Optimized the GPU join operator by switching to static_multiset to reduce extra data materialization costs and better and handy API usage.

Revised Goals and Delieverables

As we were exploring the datasets and assessing the feasibility, we noticed several issues:

Semi join and outter join plans result in DELIM joins and scans: 3-way join operators and result reuse, which are non-trivial to support in our framework.
Aggregations are challenging to implement and optimize because 1) it requires a hash table just as normal joins, 2) only simple aggregation functions (min, sum, avg) can be implemented and need static dispatch to achieve ideal performance (one CUDA kernel per each aggregation function). We thus decide to choose aggregations as our bonus target.
Other expressions and operators would add significant amount of work but do not contribute to the goals of our projects. We agreed to drop their supports and continued to emphasis hash joins on GPU.
libcudf turns out to be closely couple with the cuDF dataframe representation and its complexity is way beyond our imagination. We settled on NVIDIA’s cuCo (cuCollections) as our references to implement hash join algorithms. However, libcudf's hash join implementation does provide us with some insights for our design.
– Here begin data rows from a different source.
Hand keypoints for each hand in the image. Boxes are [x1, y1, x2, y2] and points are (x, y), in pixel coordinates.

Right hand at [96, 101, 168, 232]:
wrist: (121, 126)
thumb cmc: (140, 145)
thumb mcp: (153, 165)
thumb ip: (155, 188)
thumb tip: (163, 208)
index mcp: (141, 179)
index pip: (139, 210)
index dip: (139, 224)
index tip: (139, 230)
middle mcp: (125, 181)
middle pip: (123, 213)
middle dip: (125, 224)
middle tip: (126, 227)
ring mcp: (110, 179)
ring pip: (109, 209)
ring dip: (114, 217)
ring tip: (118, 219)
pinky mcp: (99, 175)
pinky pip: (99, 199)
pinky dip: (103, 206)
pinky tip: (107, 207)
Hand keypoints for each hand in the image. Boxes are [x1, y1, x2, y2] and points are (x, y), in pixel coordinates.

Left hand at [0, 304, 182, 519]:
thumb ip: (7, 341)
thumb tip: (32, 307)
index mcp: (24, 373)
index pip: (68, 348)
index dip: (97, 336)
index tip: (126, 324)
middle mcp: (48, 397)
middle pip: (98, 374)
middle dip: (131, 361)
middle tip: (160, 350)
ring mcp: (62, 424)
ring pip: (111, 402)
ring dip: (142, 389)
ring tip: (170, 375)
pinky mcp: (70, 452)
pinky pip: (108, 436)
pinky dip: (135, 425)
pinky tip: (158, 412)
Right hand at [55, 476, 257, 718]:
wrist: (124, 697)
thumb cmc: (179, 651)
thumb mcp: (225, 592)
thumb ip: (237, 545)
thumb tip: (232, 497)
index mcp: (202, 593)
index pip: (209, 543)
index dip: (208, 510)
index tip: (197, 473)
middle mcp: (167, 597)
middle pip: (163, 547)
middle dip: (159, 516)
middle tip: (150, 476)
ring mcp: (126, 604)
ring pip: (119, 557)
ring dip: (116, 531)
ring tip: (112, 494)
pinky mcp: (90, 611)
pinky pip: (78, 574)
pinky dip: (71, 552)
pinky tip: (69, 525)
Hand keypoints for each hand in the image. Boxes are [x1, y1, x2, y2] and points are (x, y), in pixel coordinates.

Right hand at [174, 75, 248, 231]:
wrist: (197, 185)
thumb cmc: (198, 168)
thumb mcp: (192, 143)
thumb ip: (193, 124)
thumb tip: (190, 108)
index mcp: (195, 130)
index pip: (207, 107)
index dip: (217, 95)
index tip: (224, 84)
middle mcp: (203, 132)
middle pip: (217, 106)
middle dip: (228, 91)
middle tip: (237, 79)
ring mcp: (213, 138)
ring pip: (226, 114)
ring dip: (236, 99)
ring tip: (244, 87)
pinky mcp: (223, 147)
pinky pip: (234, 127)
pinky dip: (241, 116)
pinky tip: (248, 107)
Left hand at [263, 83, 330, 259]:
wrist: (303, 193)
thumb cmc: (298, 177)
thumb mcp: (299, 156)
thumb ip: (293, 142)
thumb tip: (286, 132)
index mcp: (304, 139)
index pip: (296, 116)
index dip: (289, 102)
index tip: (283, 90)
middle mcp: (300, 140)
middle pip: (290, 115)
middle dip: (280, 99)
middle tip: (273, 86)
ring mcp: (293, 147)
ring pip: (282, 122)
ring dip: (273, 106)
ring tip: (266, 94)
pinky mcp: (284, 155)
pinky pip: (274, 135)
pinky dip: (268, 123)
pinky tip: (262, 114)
Based on our observations, we made a few changes to our goals and deliverables:

Hash join algorithms will only rely on cuco, not cuDF, as it provides sufficient functionality, customizability and better performance.
Our further operator optimizations will mainly focus on join performance optimization, including but not limited to custom kernel optimizations, reduced data materialization, data movement and kernel execution overlapping.
We will also focus on data-loading or pre-processing before join, as data patterns will affect hash table insertion and lookup, which can indirectly affect cache friendliness and hit rate. This is important for performance speedup.
We change our bonus points to implement and refine hash aggregation with a fixed set of functions: sum, min, max and avg.
We want to reduce the supports for other operators and expressions.

Poster Session Plan

Our poster session will likely to demonstrate:

Background information about our project and why it is challenging;
The architecture of the project: what tools are used and how they are chained together;
The speedup and performance comparison between different versions;
A deep analysis of how we progressively diagnose the performance and arrive at the final solution.

Preliminary Results

Currently as we only focus on join, so the SQL query for development and benchmark only involves one join, and it is sufficient for us to benchmark and improve on its performance. The query we focus on currently is a simplified TPCH Q21, which eliminates aggregation and sub-query, and only focus on join.

Q21 Simplified Query

Setup:

TPC-H dataset scale factor: 10.
Machine: g4dn.xlarge, NVIDIA T4 Tensor Core, 4 vCPUs, 16 GB Memory.
Environment: amazon/Deep Learning Base OSS Nvidia Driver GPU AMI (Ubuntu 22.04)
Here we use cuco as the hash table library, and it provides host API that can be called on CPU, and devices API that can only be called inside a kernel.

select
  s_suppkey, l_orderkey
from
  supplier,
  lineitem l1,
where
  s_suppkey = l1.l_suppkey
  and s_nationkey = 1

	CPU Join	GPU Join with multimap	GPU Join with multiset
Time	4.8s	5.1s	3.5s

Analysis:

For scale factor 10, the large table lineitem would contain 6M rows, and would be as large as 5GB.
static_multimap is worse because it introduces extra data materialization costs due to the API, whenever there is match, it can only output the build table match, but not specifying probing matching. static_multiset works as we can encode (Key, row idx) as the key for set, and it could give us correct results without extra looking up the probing table. (Some details are omitted here).
There are still some extra data materialization costs and data movement that could be saved by careful optimizations. They take almost half of the time due to frequent CPU-GPU data transfer.

Primary Concerns

We are concerned about the excessive complexity of our framework (data loading, plan building and expression evaluation). It now poses non-neglegible debugging overheads to us.